Em determinada etapa de sua carreira, o pesquisador do Judaísmo deve se perguntar, ao menos uma vez, a respeito de quem teria redigido a primeira obra moderna de história judaica. Confesso que somente agora, após três décadas estudando essa temática, coloquei- me diante dessa questão. Ingenuamente, pensei que os historiadores Isaac M. Jöst (1793-1860), Heinrich Graetz (1817-1891) e Simon Dubnov (1860-1941) tivessem sido os pioneiros da historiografia judaica moderna. Essa busca foi curiosa e reveladora.
Em 1706, o huguenote Jacques Basnage de Beauval (1653-1723) foi expulso da França porque era de ascendência protestante. Refugiou-se na Holanda e publicou uma obra em sete volumes intitulada “Histoire des Juifs depuis Jésus- Christ jusqu’à présent” [História dos Judeus desde Jesus até Agora]. É importante lembrar que a Holanda era a nação de maior tolerância religiosa durante os séculos 17-18. Nesta época, a “comunidade judaica hispano-portuguesa” de Amsterdã era famosa por dela fazer em parte destacadas figuras entre elas os rabinos Rafael D’Aguilar e Isaac Aboab da Fonseca (o primeiro rabino das Américas), os pensadores Isaac Orobio de Castro e Uriel da Costa, o poeta Daniel Levi de Barrios, e naturalmente o mais conhecido de todos: o controverso filósofo Baruch Spinoza.
Jacques Basnage foi muito mais do que um protestante dedicado ao sacerdócio. Exímio negociador desempenhou funções de procurador e diplomata, ajudando a aprimorar as tumultuadas relações diplomáticas entre França, Inglaterra e Holanda. Leitor voraz, Basnage deixou duas obras monumentais: “Histoire des Juifs” que teve excelente aceitação na Europa e, em 1708, foi traduzida em Londres; e “Antiquités Judaïques ou Remarques Critiques sur la République des Hebreux” [Antiguidades Judaicas ou Observações Críticas Acerca da Republica dos Hebreus] de 1713, onde expressa profunda admiração em relação ao povo escolhido de Deus.
A “Histoire des Juifs” foi difundida com rapidez entre a intelectualidade europeia judaica e não judaica. Escrita em francês, serviu para incentivar estudiosos e críticos literários a mergulhar nos meandros da história judaica. O livro teve ainda o objetivo de gerar uma continuidade entre antigos textos de história judaica (Flávio Josefo) com obras de historiografia medieval (Josef Hacohen, Eliahu Capsali e Salomão Ibn Verga), fechando-se o círculo com textos de pensadores judeus dos séculos 17-18.

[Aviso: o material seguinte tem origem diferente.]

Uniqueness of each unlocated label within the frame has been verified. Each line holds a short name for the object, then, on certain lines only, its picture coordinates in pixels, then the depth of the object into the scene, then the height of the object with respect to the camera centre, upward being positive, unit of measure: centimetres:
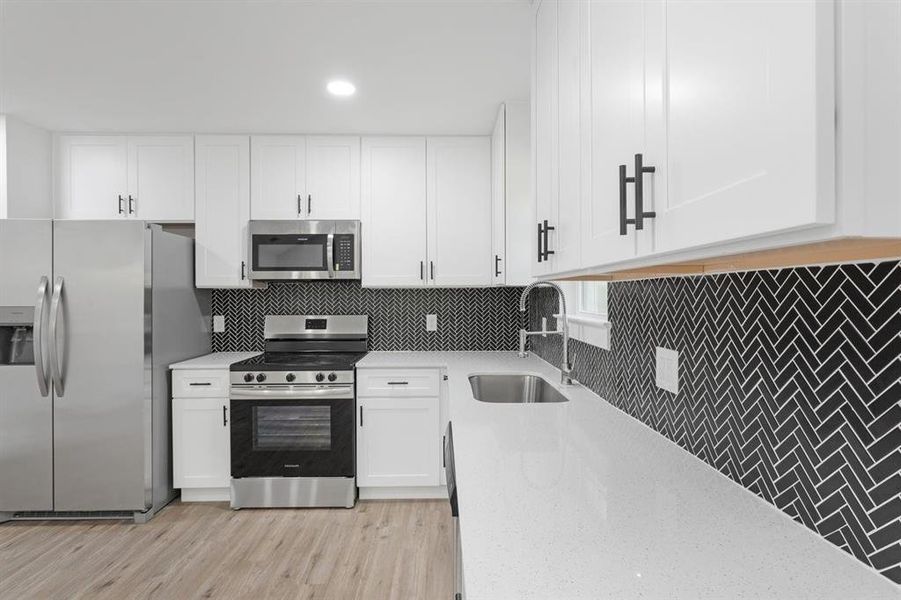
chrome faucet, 216 -25
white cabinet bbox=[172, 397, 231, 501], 294 -87
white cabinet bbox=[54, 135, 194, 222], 322 +81
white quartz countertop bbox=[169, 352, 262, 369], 295 -39
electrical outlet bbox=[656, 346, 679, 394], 135 -21
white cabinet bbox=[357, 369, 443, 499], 296 -87
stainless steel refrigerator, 268 -44
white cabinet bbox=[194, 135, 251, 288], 323 +63
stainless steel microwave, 320 +32
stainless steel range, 287 -81
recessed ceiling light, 248 +110
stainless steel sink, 253 -48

Nas primeiras páginas do livro “Histoire des Juifs” o autor relata as tribulações sofridas pelo povo judeu até aquela data. Os capítulos registram episódios relacionados aos judeus orientais e ocidentais e mencionam aqueles judeus que habitavam em comunidades exóticas como Índia, China, Etiópia, Pérsia, e o Reino dos Kazares, entre outras. Em vários outros capítulos Basnage narra as opressões sofridas pelas comunidades judaicas do Ocidente e as atrocidades cometidas contra eles desde as Cruzadas até os distúrbios (pogroms) perpetrados pelos cossacos de Chmelnitzky entre 1648-1649. Basnage explica ainda no livro o que ele mesmo denomina “o milagre da Revelação do Povo de Israel”. O que seria esse milagre? Para Basnage é um grande mistério, uma espécie de segredo oculto, o motivo pelo qual o povo escolhido de Deus, mesmo perseguido e odiado, consegue continuar vivo entre as nações e se perpetuar ao longo dos tempos.
Ele afirma com total convicção: “povos que tentaram expulsar os judeus de seus domínios, prejudicaram seu florescimento cultural e sua prosperidade econômica”. Seu livro descreve o status obtido pelos judeus no mundo por volta dos anos 1700. Depois de cuidadosa descrição, o huguenote faz uma única pergunta para tentar compreender o verdadeiro segredo da sobrevivência judaica: que elemento detém o ser judeu para recompor sua capacidade coletiva e continuar a existir mesmo diante das perseguições, expulsões e desterros permanentes? O próprio autor responde de forma original: “Somente no Fim dos Tempos (Apocalipse) os judeus se converterão ao Cristianismo, porém até então (só Deus sabe quando isto acontecerá) é necessário apoiá-los na observação de preceitos e ritos. Toda tentativa de converter o judeu levará a um processo ainda mais demorado na aproximação dos Dias da Apocalipse”.
A afirmação vale para os dias atuais. Sem dúvida alguma, Jacques Basnage de Beauval, autor da primeira história judaica sabia perfeitamente o que falava e profetizava.